AIM OF THE TASK:
Report every line of the records below that contains the word "programs".

Transcribed page contents:

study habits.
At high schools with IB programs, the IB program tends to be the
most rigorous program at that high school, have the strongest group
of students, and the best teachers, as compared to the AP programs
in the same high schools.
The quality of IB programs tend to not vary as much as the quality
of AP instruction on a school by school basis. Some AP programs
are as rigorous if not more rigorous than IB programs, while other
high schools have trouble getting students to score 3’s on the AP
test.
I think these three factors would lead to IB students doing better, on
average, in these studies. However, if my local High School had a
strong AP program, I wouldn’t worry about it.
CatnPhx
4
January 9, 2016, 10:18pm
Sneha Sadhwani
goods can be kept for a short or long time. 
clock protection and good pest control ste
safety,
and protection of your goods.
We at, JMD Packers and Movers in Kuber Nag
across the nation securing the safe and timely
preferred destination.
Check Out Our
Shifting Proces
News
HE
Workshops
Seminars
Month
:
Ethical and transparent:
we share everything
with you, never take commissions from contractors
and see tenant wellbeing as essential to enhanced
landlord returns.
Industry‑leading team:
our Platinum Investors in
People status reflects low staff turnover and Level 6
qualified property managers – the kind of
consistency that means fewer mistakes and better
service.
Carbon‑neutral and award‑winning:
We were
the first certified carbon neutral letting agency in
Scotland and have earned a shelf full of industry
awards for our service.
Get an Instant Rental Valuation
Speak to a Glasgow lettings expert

--

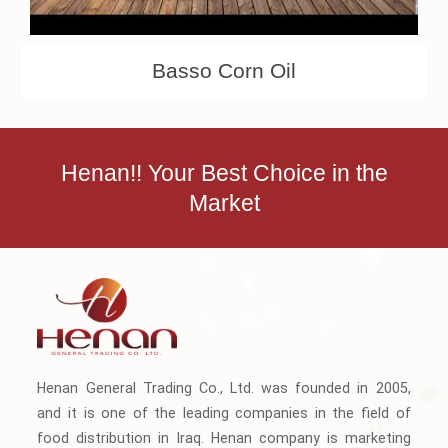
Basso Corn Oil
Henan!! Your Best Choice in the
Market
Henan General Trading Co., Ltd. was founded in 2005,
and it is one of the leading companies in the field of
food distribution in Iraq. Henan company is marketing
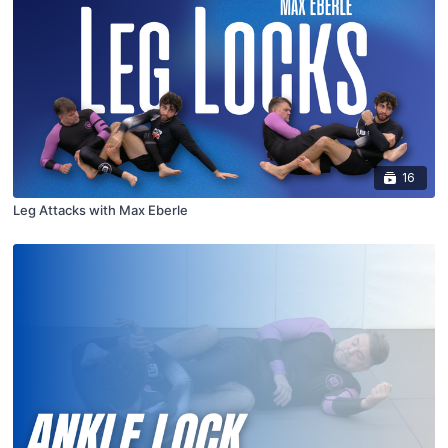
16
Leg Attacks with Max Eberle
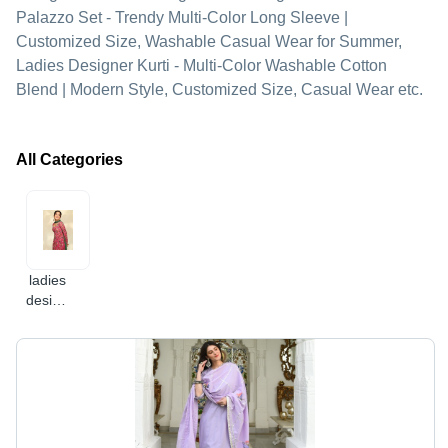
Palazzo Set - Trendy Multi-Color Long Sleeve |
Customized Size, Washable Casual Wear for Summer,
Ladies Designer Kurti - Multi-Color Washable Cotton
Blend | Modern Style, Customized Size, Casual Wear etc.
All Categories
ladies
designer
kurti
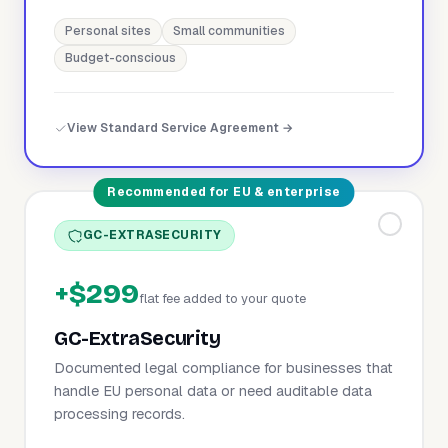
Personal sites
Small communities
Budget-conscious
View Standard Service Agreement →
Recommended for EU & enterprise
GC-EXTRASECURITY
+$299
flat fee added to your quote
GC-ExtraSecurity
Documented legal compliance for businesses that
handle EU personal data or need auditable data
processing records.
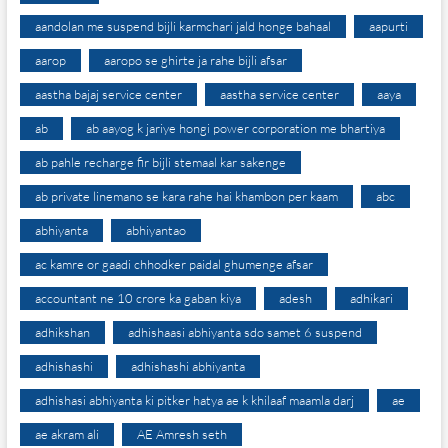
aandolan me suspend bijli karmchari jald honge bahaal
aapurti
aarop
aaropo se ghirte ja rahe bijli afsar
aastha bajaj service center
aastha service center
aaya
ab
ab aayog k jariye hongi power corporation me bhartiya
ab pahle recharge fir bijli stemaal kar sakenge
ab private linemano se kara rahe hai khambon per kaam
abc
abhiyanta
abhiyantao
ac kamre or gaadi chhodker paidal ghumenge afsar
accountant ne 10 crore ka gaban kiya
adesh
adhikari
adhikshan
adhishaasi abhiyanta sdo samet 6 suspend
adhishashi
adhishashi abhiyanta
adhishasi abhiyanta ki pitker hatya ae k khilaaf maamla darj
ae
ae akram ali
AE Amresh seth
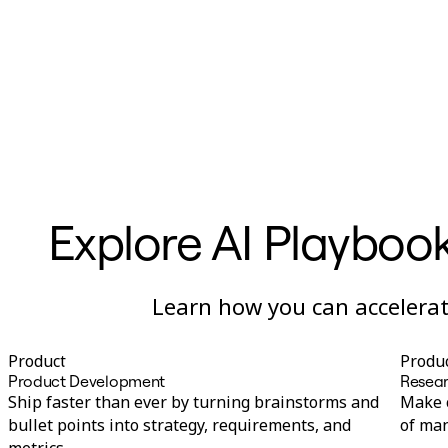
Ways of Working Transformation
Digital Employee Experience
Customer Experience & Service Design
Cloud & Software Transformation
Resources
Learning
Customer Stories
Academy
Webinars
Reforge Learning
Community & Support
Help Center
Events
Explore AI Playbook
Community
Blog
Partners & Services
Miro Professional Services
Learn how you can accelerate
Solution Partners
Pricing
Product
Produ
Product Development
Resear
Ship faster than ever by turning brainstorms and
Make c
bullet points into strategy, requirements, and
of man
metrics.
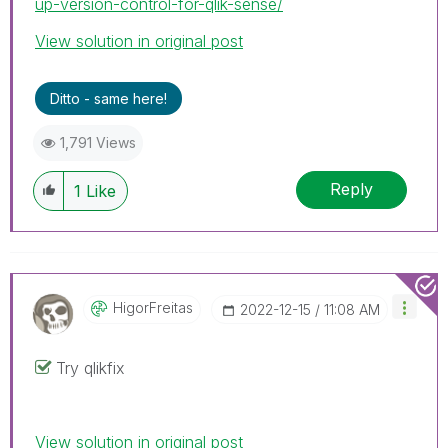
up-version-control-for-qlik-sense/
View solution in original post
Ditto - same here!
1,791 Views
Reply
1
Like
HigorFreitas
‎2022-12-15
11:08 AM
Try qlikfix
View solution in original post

SOLUTION:
At high schools with IB programs, the IB program tends to be the
of students, and the best teachers, as compared to the AP programs
The quality of IB programs tend to not vary as much as the quality
of AP instruction on a school by school basis. Some AP programs
are as rigorous if not more rigorous than IB programs, while other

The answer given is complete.